Missing IAM binding: Your service account lacks a required role. Fix it directly:
gcloud projects add-iam-policy-binding your-project \
--member=serviceAccount:terraform@project.iam.gserviceaccount.com \
--role=roles/compute.admin
Org policy constraint: Your organization has a policy blocking the action entirely. IAM permissions won’t save you here — the constraint wins regardless. Check what’s active on your project:
gcloud resource-manager org-policies list \
--project=your-project
If something like compute.disableInstanceCreation shows up, an org admin needs to modify it. You cannot grant your way around an org policy constraint. That’s by design.

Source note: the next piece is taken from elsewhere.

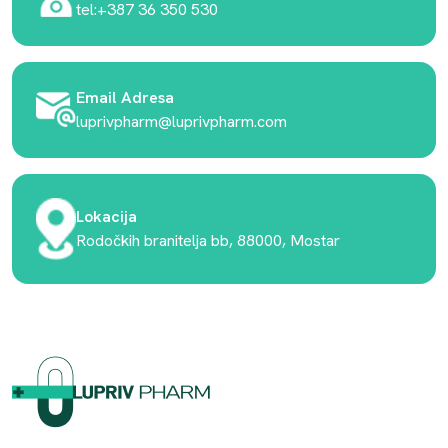
tel:+387 36 350 530
Email Adresa
luprivpharm@luprivpharm.com
Lokacija
Rodočkih branitelja bb, 88000, Mostar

Still Failing — Three Edge Cases to Check
Wrong Account or Expired Credentials
I’m apparently bad at keeping credential files organized, and pointing at the wrong AWS account works for me while silently destroying forty minutes of debugging time. Your credential file might be referencing a completely different account, subscription, or project than the one you’re actually working in. Confirm what you’re authenticated as right now:
aws sts get-caller-identity
az account show
gcloud auth list && gcloud config get-value project
Wrong account in the output? Update your provider block or set the correct credentials in your environment variables before touching anything else.
Provider Alias Misconfiguration
Using provider "aws" { alias = "staging" } or assuming a cross-account role? Check that the alias is referenced correctly everywhere it appears. A mismatch silently falls back to your default credentials — no warning, no obvious error, just a quiet 403 that points you in completely the wrong direction. Verify using terraform state show output.
Resource Already Owned by Someone Else
Terraform is trying to modify a resource that already exists in the cloud but was created under a different principal. You have no permissions on it — not because your permissions are misconfigured, but because you genuinely don’t own it. Either import it explicitly with terraform import or track down whoever created it and get them to grant you access.
Here’s the sequence that clears most 403 errors in under ten minutes: enable debug logging, find the exact API action, simulate it against your current permissions, check for org-level blocks, confirm your account and credentials. That order matters. Everything else is noise.